Please reproduce, unchanged, the stretch of the material below from the line containing "KVKK/Gizlilik Politikası" through the line containing "изводителей в Красно", including both of those lines. Leave the pictures out of your answer.
====================
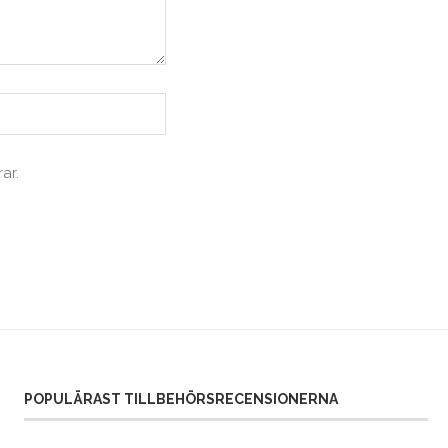
ar.
POPULÄRAST TILLBEHÖRSRECENSIONERNA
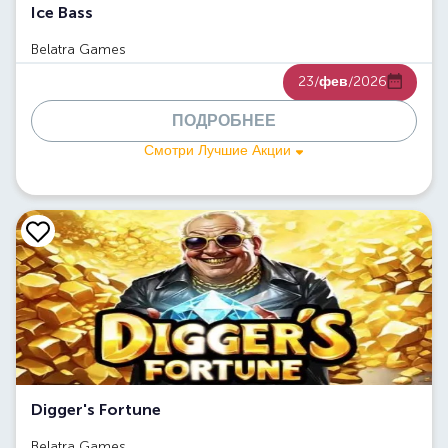
Ice Bass
Belatra Games
23/
фев
/2026
ПОДРОБНЕЕ
Смотри Лучшие Акции
Digger's Fortune
Belatra Games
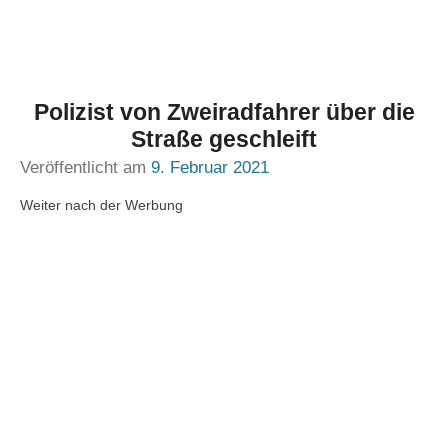
Polizist von Zweiradfahrer über die
Straße geschleift
Veröffentlicht am
9. Februar 2021
Weiter nach der Werbung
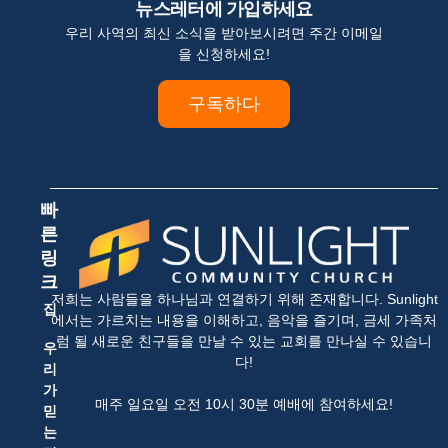
뉴스레터에 가입하세요
우리 사역의 최신 소식을 받아보시려면 주간 이메일
을 신청하세요!
구독하다
빠
른
링
크
저희는 사람들을 하나님과 연결하기 위해 존재합니다. Sunlight
집
에서는 가르치는 내용을 이해하고, 음악을 즐기며, 금세 가족처
럼 될 새로운 친구들을 만날 수 있는 교회를 만나실 수 있습니
우
다!
리
가
매주 일요일 오전 10시 30분 예배에 참여하세요!
믿
는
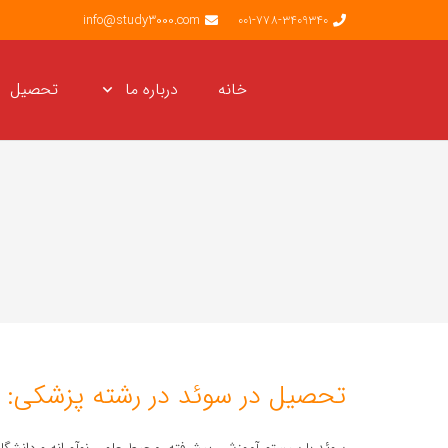
info@study3000.com
001-778-3409340
خانه
درباره ما
تحصیل
تحصیل در سوئد در رشته پزشکی: را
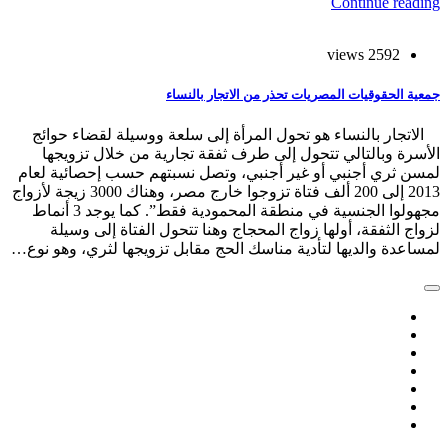
Continue reading
2592 views
جمعية الحقوقيات المصريات تحذر من الاتجار بالنساء
الاتجار بالنساء هو تحول المرأة إلى سلعة ووسيلة لقضاء حوائج
الأسرة وبالتالي تتحول إلى طرف ثفقة تجارية من خلال تزويجها
لمسن ثري أجنبي أو غير أجنبي، وتصل نسبتهم حسب إحصائية لعام
2013 إلى 200 ألف فتاة تزوجوا خارج مصر، وهناك 3000 زيجة لأزواج
مجهولوا الجنسية في منطقة المحمودية فقط”. كما يوجد 3 أنماط
لزواج الثفقة، أولها زواج المحجاج وهنا تتحول الفتاة إلى وسيلة
لمساعدة والديها لتأدية مناسك الحج مقابل تزويجها لثري، وهو نوع…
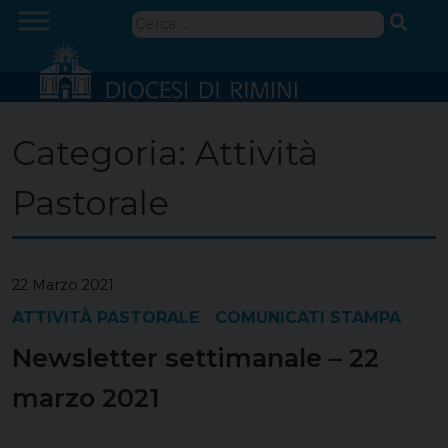
Skip
Ricerca
to
per:
content
Categoria:
Attività
Pastorale
22 Marzo 2021
ATTIVITÀ PASTORALE
COMUNICATI STAMPA
Newsletter settimanale – 22
marzo 2021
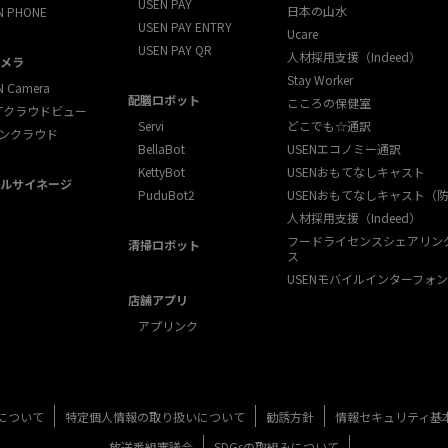
USEN PAY
日本の山水
N PHONE
USEN PAY ENTRY
Ucare
USEN PAY QR
人材採用支援（Indeed）
メラ
Stay Worker
N Camera
配膳ロボット
こころの保健室
XTクラウドビュー
Servi
どこでも☆通訳
ンクラウド
BellaBot
USENエコノミー通訳
KettyBot
USENおもてなしキャスト
ルサイネージ
PuduBot2
USENおもてなしキャスト（
人材採用支援（Indeed）
フードライセンスシェアリン
清掃ロボット
ス
USENモバイルインターフォン
店舗アプリ
アプリンク
について
特定個人情報の取り扱いについて
勧誘方針
情報セキュリティ基
放送番組審議会
SDGsの取組みについて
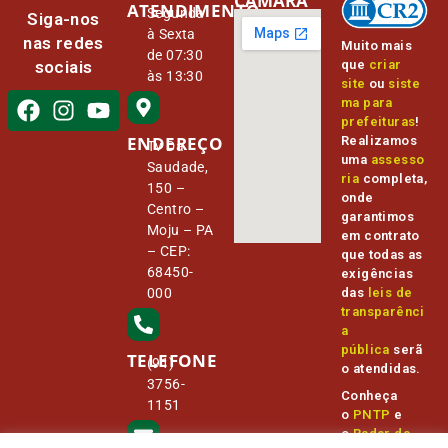
CÂMARA
ATENDIMENTO
Segunda
Siga-nos
à Sexta
nas redes
Muito mais
de 07:30
que
criar
sociais
às 13:30
site
ou
siste
ma para
prefeituras
!
ENDEREÇO
Realizamos
Tv Da
uma
assesso
Saudade,
ria
completa,
150 –
onde
Centro –
garantimos
Moju – PA
em contrato
– CEP:
que todas as
68450-
exigências
000
das
leis de
transparênci
a
pública
serã
TELEFONE
(91)
o atendidas.
3756-
Conheça
1151
o
PNTP
e
o
Radar da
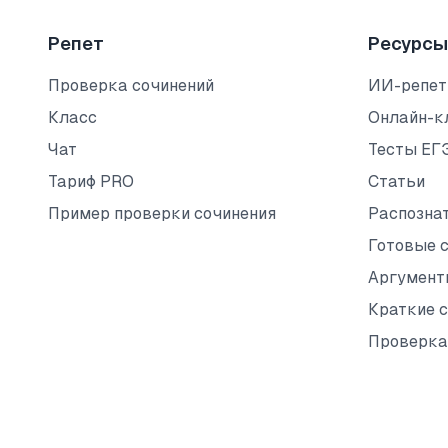
Репет
Ресурсы
Проверка сочинений
ИИ-репет
Класс
Онлайн-к
Чат
Тесты ЕГ
Тариф PRO
Статьи
Пример проверки сочинения
Распозна
Готовые 
Аргумент
Краткие 
Проверка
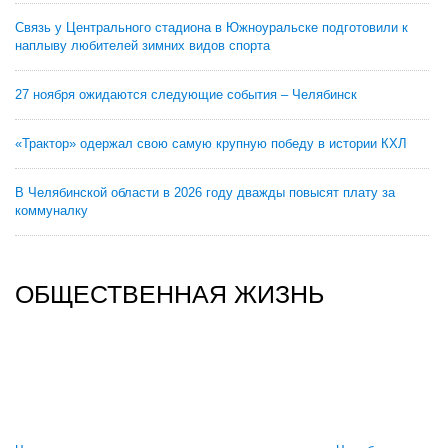
Связь у Центрального стадиона в Южноуральске подготовили к
наплыву любителей зимних видов спорта
27 ноября ожидаются следующие события – Челябинск
«Трактор» одержал свою самую крупную победу в истории КХЛ
В Челябинской области в 2026 году дважды повысят плату за
коммуналку
ОБЩЕСТВЕННАЯ ЖИЗНЬ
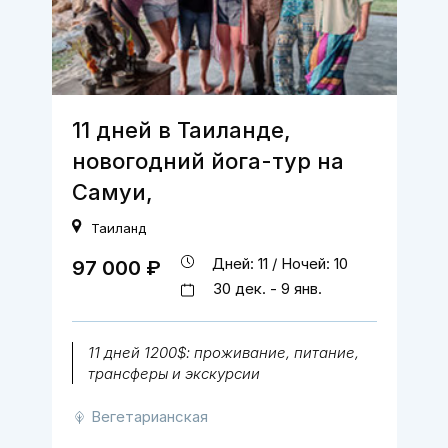
11 дней в Таиланде,
новогодний йога-тур на
Самуи,
Таиланд
Дней: 11 / Ночей: 10
97 000 ₽
30 дек. - 9 янв.
11 дней 1200$: проживание, питание,
трансферы и экскурсии
Вегетарианская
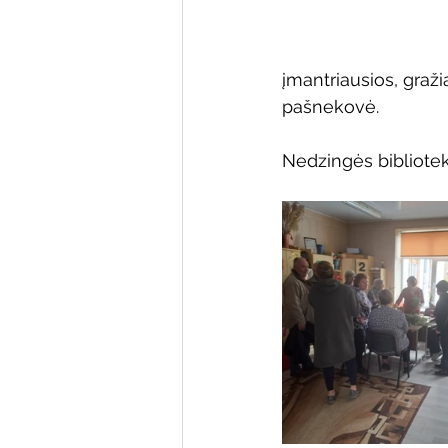
įmantriausios, graž
pašnekovė.
Nedzingės bibliotek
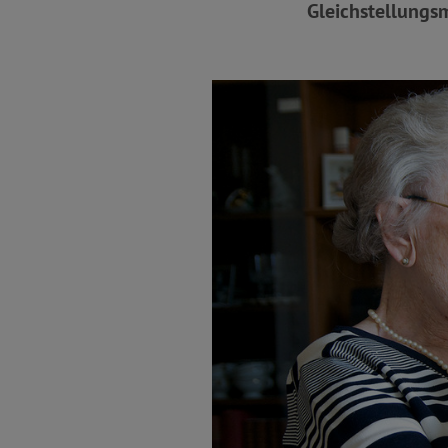
Gleichstellungs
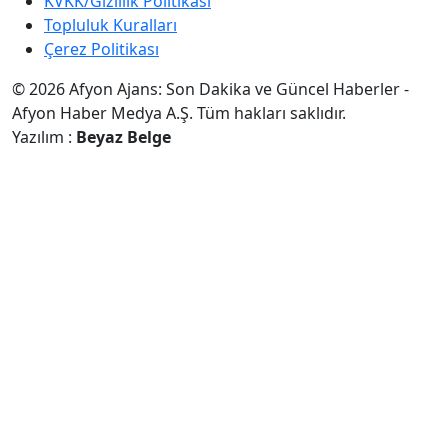
KVKK/Gizlilik Politikası
Topluluk Kuralları
Çerez Politikası
© 2026 Afyon Ajans: Son Dakika ve Güncel Haberler -
Afyon Haber Medya A.Ş. Tüm hakları saklıdır.
Yazılım :
Beyaz Belge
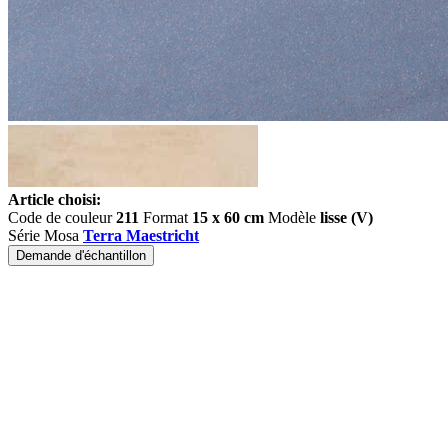
Article choisi:
Code de couleur
211
Format
15 x 60 cm
Modèle
lisse (V)
Série Mosa
Terra Maestricht
Demande d'échantillon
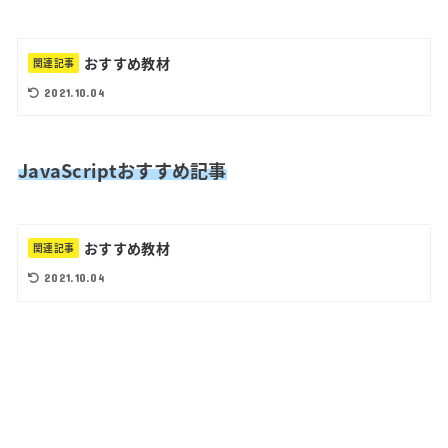
おすすめ教材
関連記事
2021.10.04
JavaScriptおすすめ記事
おすすめ教材
関連記事
2021.10.04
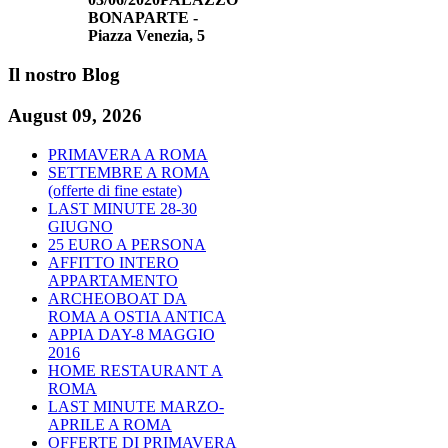
BONAPARTE -
Piazza Venezia, 5
Il
nostro Blog
August 09, 2026
PRIMAVERA A ROMA
SETTEMBRE A ROMA
(offerte di fine estate)
LAST MINUTE 28-30
GIUGNO
25 EURO A PERSONA
AFFITTO INTERO
APPARTAMENTO
ARCHEOBOAT DA
ROMA A OSTIA ANTICA
APPIA DAY-8 MAGGIO
2016
HOME RESTAURANT A
ROMA
LAST MINUTE MARZO-
APRILE A ROMA
OFFERTE DI PRIMAVERA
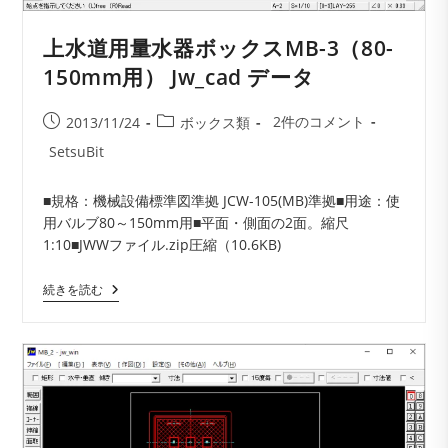
ー
タ
上水道用量水器ボックスMB-3（80-
150mm用） Jw_cad データ
投
投
投
2件のコメント
2013/11/24
ボックス類
稿
稿
稿
投
SetsuBit
コ
公
カ
稿
メ
開
テ
者:
■規格：機械設備標準図準拠 JCW-105(MB)準拠■用途：使
ン
日:
ゴ
用バルブ80～150mm用■平面・側面の2面。縮尺
ト:
リ
1:10■JWWファイル.zip圧縮（10.6KB)
ー:
上
続きを読む
水
道
用
量
水
器
ボ
ッ
ク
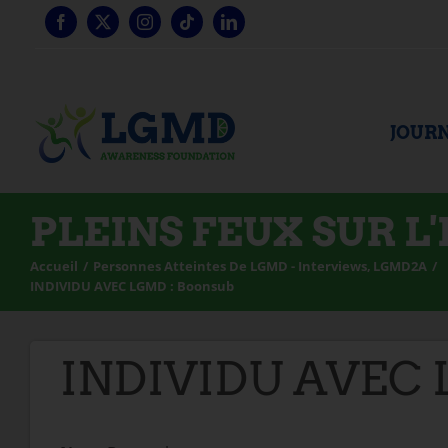
Skip
to
content
JOURN
PLEINS FEUX SUR L
Accueil
Personnes Atteintes De LGMD - Interviews
LGMD2A
INDIVIDU AVEC LGMD : Boonsub
INDIVIDU AVEC 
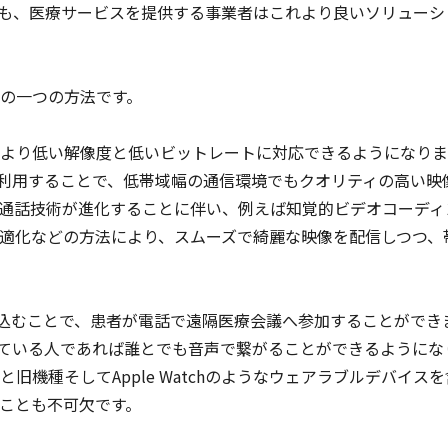
も、医療サービスを提供する事業者はこれより良いソリューシ
の一つの方法です。
より低い解像度と低いビットレートに対応できるようになりま
を利用することで、低帯域幅の通信環境でもクオリティの高い映
通話技術が進化することに伴い、例えば知覚的ビデオコーディ
適化などの方法により、スムーズで綺麗な映像を配信しつつ、
み込むことで、患者が電話で遠隔医療会議へ参加することができ
ている人であれば誰とでも音声で繋がることができるようにな
機種そしてApple Watchのようなウェアラブルデバイスを
ことも不可欠です。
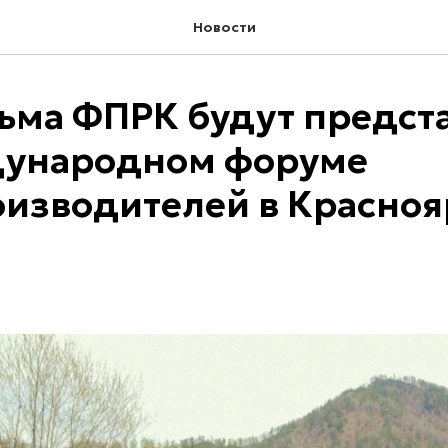
Новости
ьма ФПРК будут предст
дународном форуме
изводителей в Красно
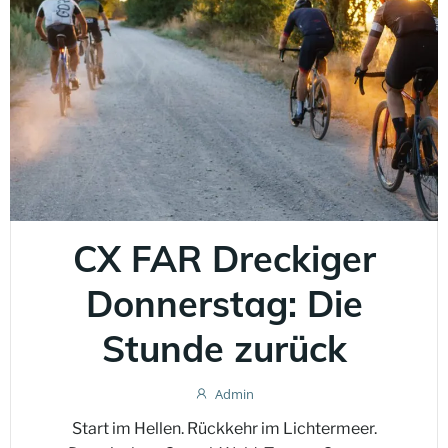
CX FAR Dreckiger
Donnerstag: Die
Stunde zurück
Admin
Start im Hellen. Rückkehr im Lichtermeer.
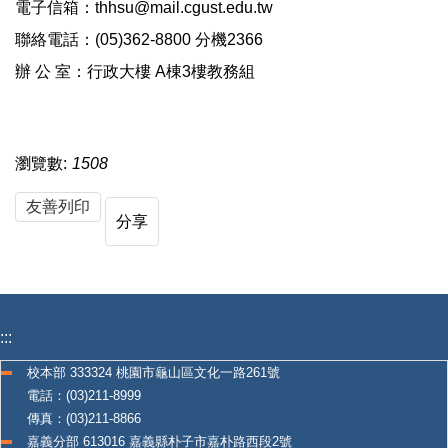
電子信箱：thhsu@mail.cgust.edu.tw
聯絡電話：(05)362-8800 分機2366
辦 公 室：行政大樓 A棟3樓教務組
瀏覽數:
1508
友善列印
分享
:::
校本部 333324 桃園市龜山區文化一路261號
電話：(03)211-8999
傳真：(03)211-8866
嘉義分部 613016 嘉義縣朴子市嘉朴路西段2號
====================
**Exercise output:**
KVKK/Gizlilik Politikası
Topluluk Kuralları
Çerez Politikası
© 2026 Afyon Ajans: Son Dakika ve Güncel Haberler -
Afyon Haber Medya A.Ş. Tüm hakları saklıdır.
Yazılım :
Beyaz Belge
Article choisi:
Code de couleur
211
Format
15 x 60 cm
Modèle
lisse (V)
Série Mosa
Terra Maestricht
Demande d'échantillon
おすすめ教材
関連記事
2021.10.04
JavaScriptおすすめ記事
おすすめ教材
関連記事
2021.10.04
BONAPARTE -
Piazza Venezia, 5
Il
nostro Blog
August 09, 2026
PRIMAVERA A ROMA
SETTEMBRE A ROMA
(offerte di fine estate)
LAST MINUTE 28-30
GIUGNO
25 EURO A PERSONA
AFFITTO INTERO
APPARTAMENTO
ARCHEOBOAT DA
ROMA A OSTIA ANTICA
APPIA DAY-8 MAGGIO
2016
HOME RESTAURANT A
ROMA
LAST MINUTE MARZO-
APRILE A ROMA
OFFERTE DI PRIMAVERA
ー
タ
上水道用量水器ボックスMB-3（80-
150mm用） Jw_cad データ
投
投
投
2件のコメント
2013/11/24
ボックス類
稿
稿
稿
投
SetsuBit
コ
公
カ
稿
メ
開
テ
者:
■規格：機械設備標準図準拠 JCW-105(MB)準拠■用途：使
ン
日:
ゴ
用バルブ80～150mm用■平面・側面の2面。縮尺
ト:
リ
1:10■JWWファイル.zip圧縮（10.6KB)
ー:
上
続きを読む
水
道
用
量
水
器
ボ
ッ
ク
Skip
to
content
JOURN
PLEINS FEUX SUR L
Accueil
Personnes Atteintes De LGMD - Interviews
LGMD2A
INDIVIDU AVEC LGMD : Boonsub
INDIVIDU AVEC 
も、医療サービスを提供する事業者はこれより良いソリューシ
の一つの方法です。
より低い解像度と低いビットレートに対応できるようになりま
を利用することで、低帯域幅の通信環境でもクオリティの高い映
通話技術が進化することに伴い、例えば知覚的ビデオコーディ
適化などの方法により、スムーズで綺麗な映像を配信しつつ、
み込むことで、患者が電話で遠隔医療会議へ参加することができ
ている人であれば誰とでも音声で繋がることができるようにな
機種そしてApple Watchのようなウェアラブルデバイスを
ことも不可欠です。
Новости
ьма ФПРК будут предст
дународном форуме
изводителей в Красно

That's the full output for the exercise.